We drove to Mt. Rainier and were overwhelmed by the beauty the Almighty vested in the Northwest. All around the base of the mountain, for a fifty-mile radius, there are tall evergreen trees that flourish in the mild climate and snow–fed streams. Magnificent lakes, rivers, and miles of trails make this area one of the most desirable in the country for camping and hiking.

After an exciting day at The Mountain, we came back to the city and I went to Minchah. After davening I was sharing my excitement with a group of local residents and another guest also from back east. After briefly listening to my description, the guest said, “I wonder if I could get a Coca-Cola sign on top of The Mountain. That would be a great advertisement!”

Suddenly the group, which had been talkative and congenial, became quiet and cold. The out-of-towner immediately realized he had said something inappropriate and apologized by saying, “I was only kidding about the sign. It was just a joke.”

One of the locals looked at him, and, after what seemed like a very long time, quietly said, “Sir, we don’t joke about The Mountain!”

That caught my attention. It meant that because we recognize the unique beauty of this gift, because we appreciate the quality of life we enjoy because of the income from the lumber and tourist industries, The Mountain is too special to joke about!

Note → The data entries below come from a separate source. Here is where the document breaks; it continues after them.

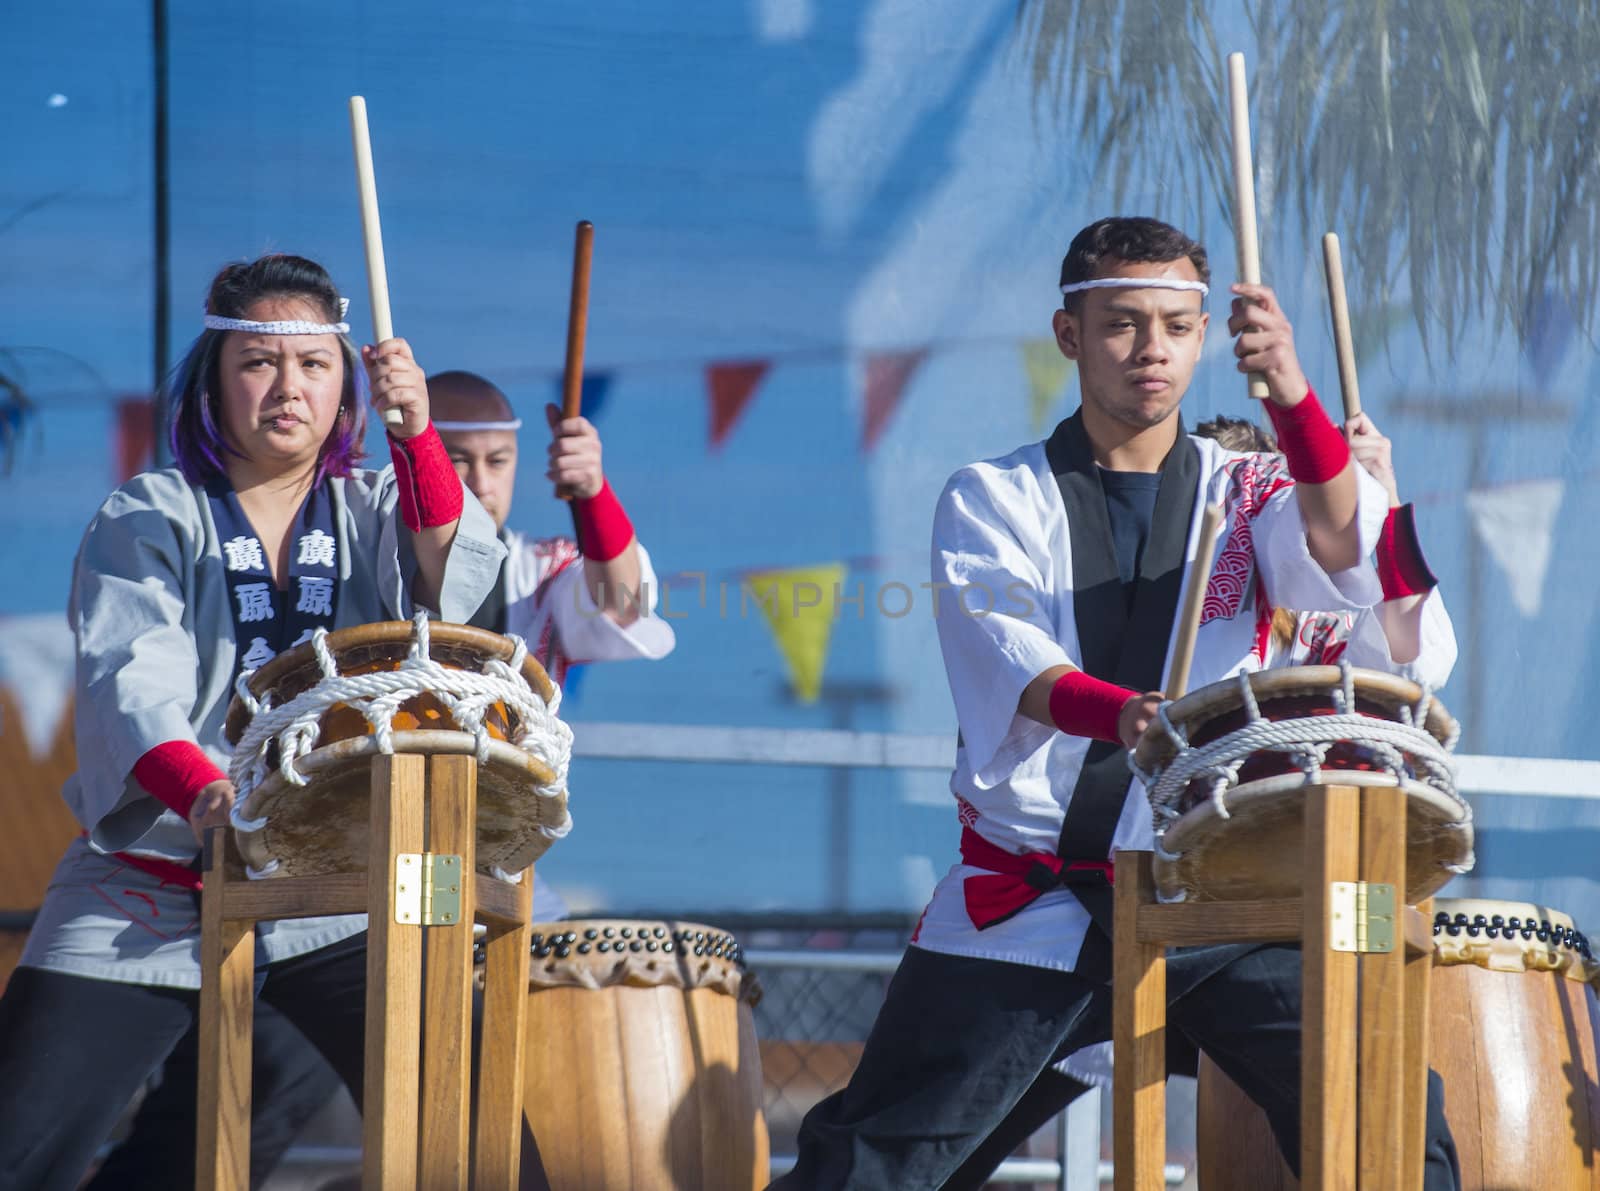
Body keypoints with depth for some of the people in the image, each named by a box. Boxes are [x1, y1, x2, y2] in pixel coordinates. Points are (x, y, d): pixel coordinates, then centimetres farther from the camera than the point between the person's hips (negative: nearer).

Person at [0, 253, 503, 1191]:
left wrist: (416, 434, -32)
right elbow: (129, 680, -16)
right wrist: (201, 793, -37)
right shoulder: (150, 520, 1)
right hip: (151, 893, -1)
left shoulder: (376, 511, 8)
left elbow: (454, 582, -15)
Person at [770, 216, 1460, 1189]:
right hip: (1029, 904, -1)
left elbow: (1341, 559, -14)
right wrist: (1119, 714, -35)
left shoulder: (1246, 495, 10)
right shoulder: (994, 499, 7)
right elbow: (1001, 649, -12)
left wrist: (1292, 397, -32)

It set me thinking about the phrase, “It’s just a joke.” We all enjoy an appropriate joke, and a good kibbitz has become a matter of routine. These oil the wheels of social interaction and inject a light touch to otherwise weighty conversation.

There was a time when certain people were considered too prominent, and certain subjects too sacred for jest. Over the past fifty years, the media has eroded respect for anyone or anything to the point where, in Western culture today, there is nothing about which we cannot joke.

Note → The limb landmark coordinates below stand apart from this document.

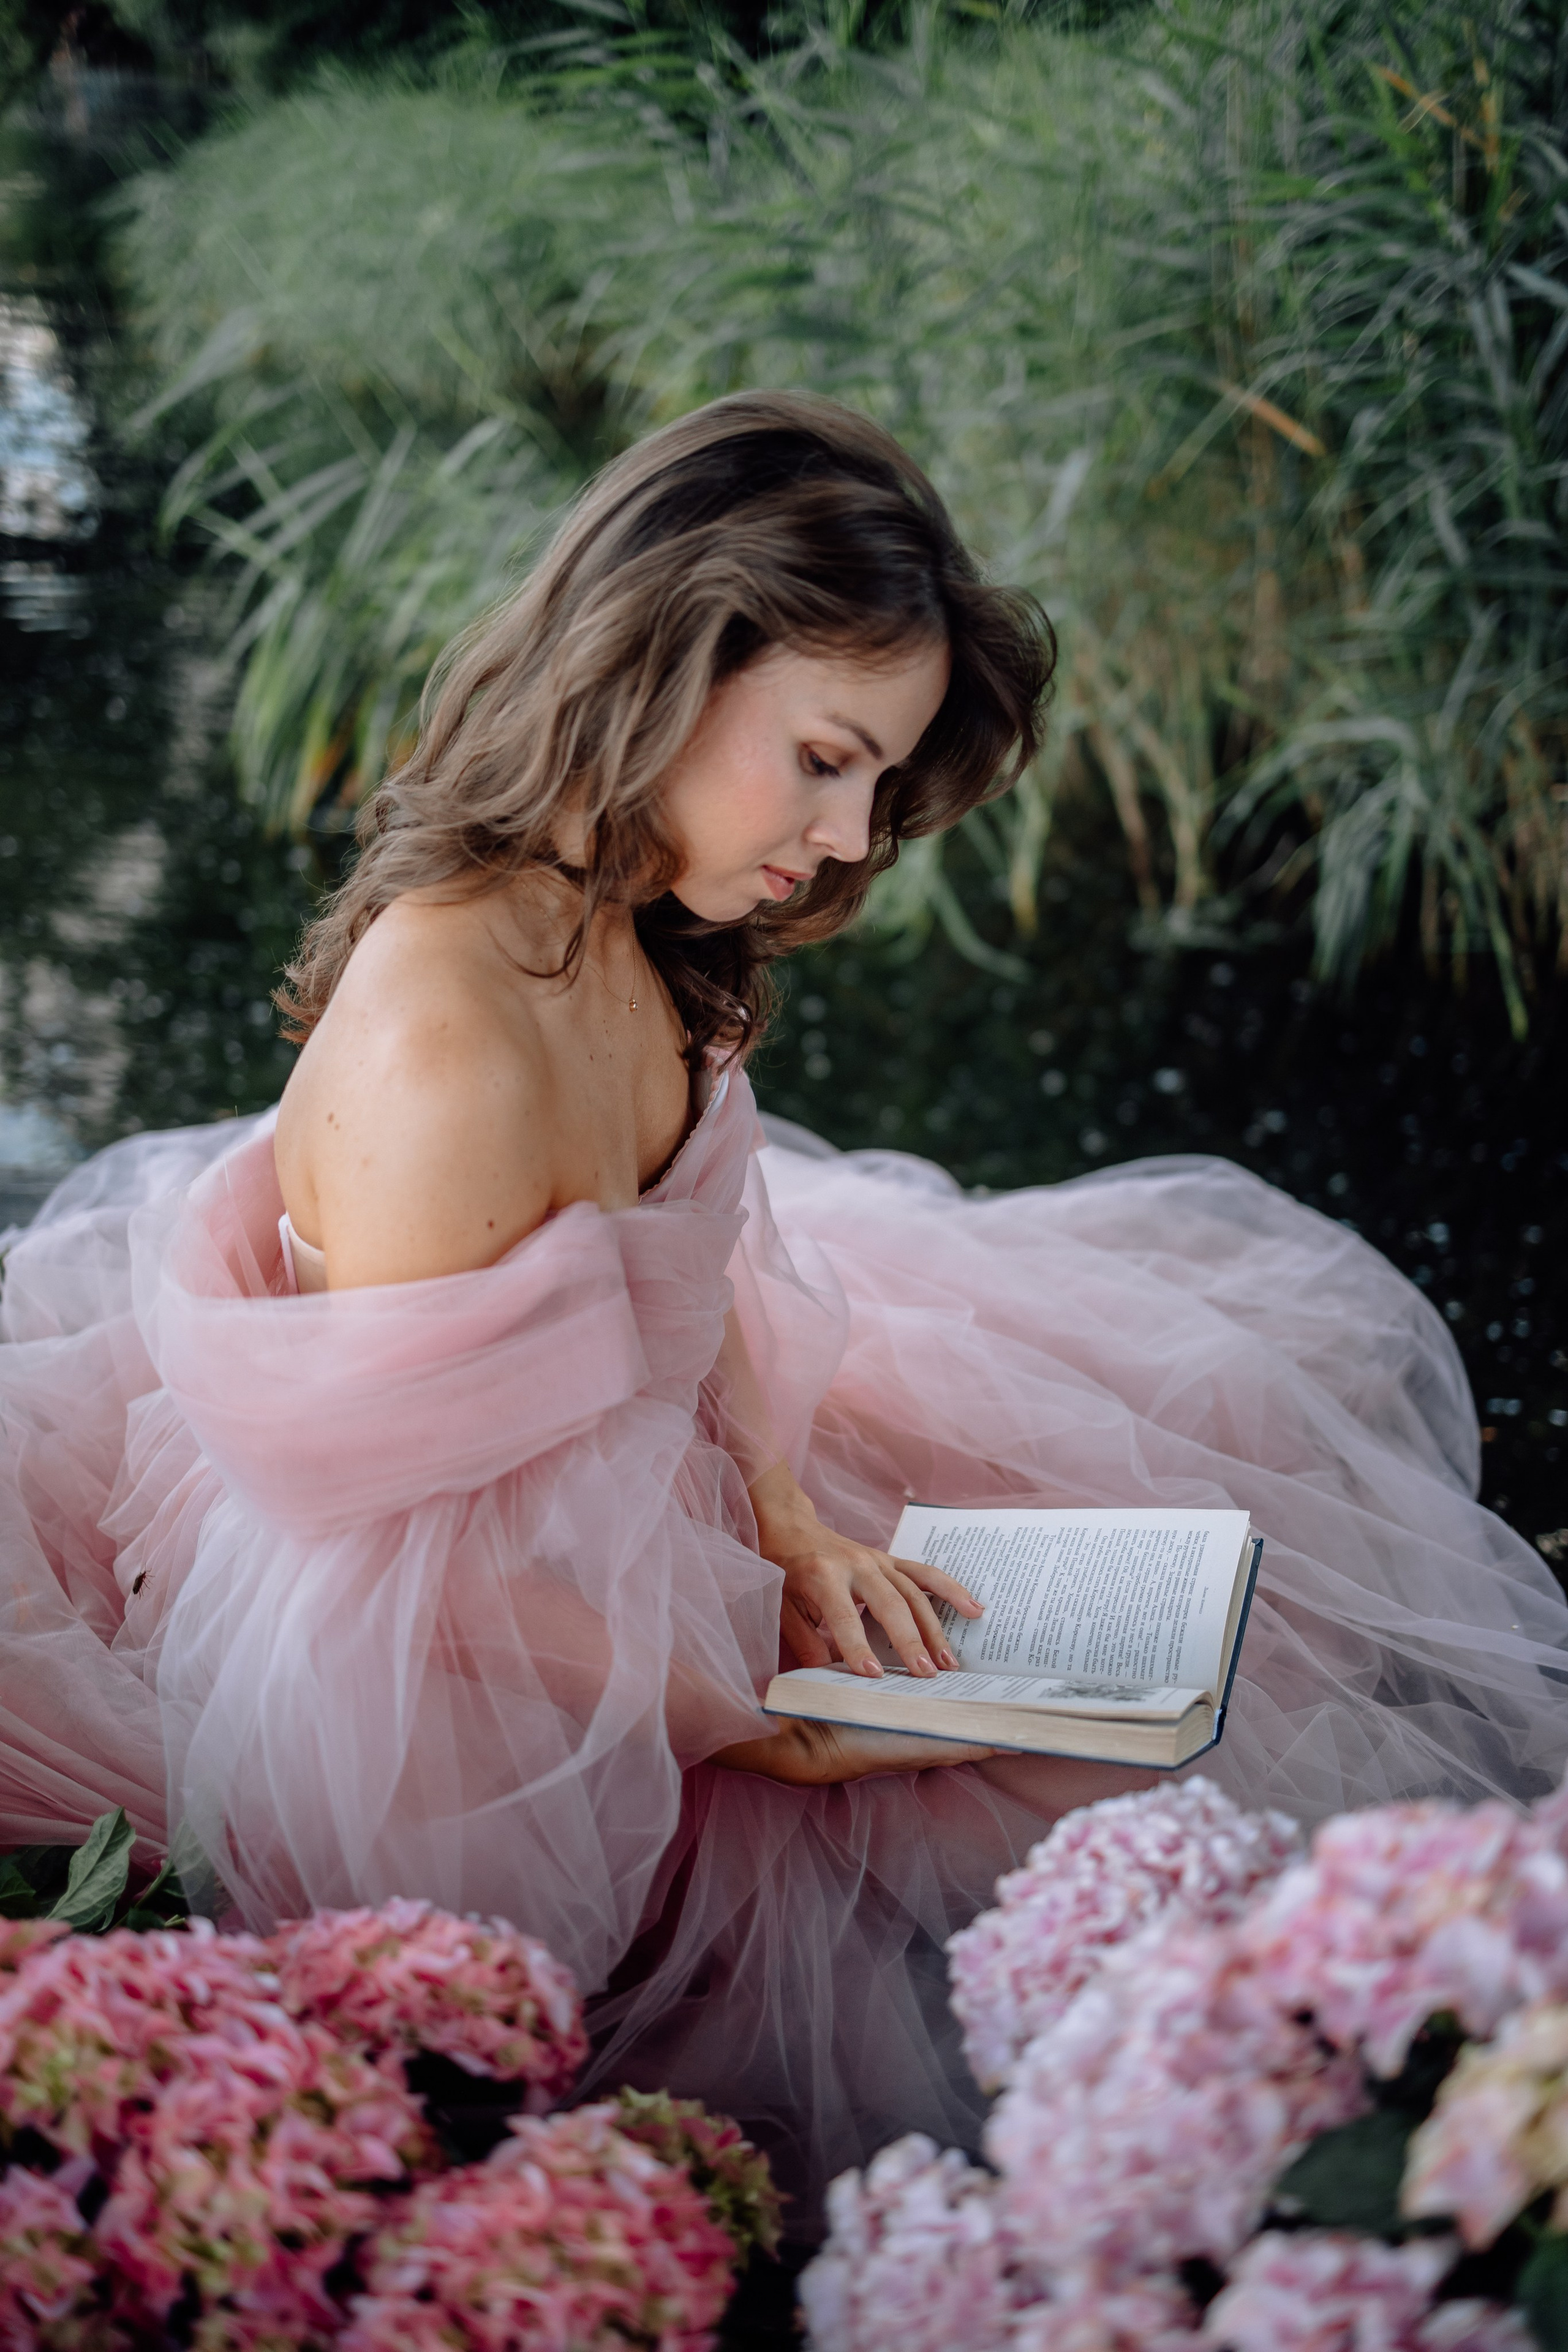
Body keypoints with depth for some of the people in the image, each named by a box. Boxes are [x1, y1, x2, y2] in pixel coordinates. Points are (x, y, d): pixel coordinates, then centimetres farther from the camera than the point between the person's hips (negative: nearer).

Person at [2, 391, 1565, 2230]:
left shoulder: (639, 936, -6)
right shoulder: (445, 1044, -34)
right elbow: (407, 1539, -27)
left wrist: (785, 1514, -7)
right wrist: (759, 1723, -22)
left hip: (663, 1477, 9)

Yet we, as Torah–observant Jews, have to realize that our values are different. There truly are people and subjects about which any joke is inappropriate. Our parents; Torah, its teachers, students, and yeshivos; mitzvos and those who observe them -- all are unique gifts from the Almighty. They enrich our quality of life, give meaning, purpose, and eternity to our actions, and afford us the opportunity to live a fulfilled life . . . all too special to joke about!

“We don’t joke about The Mountain” is a good reminder that even jest has its limitations.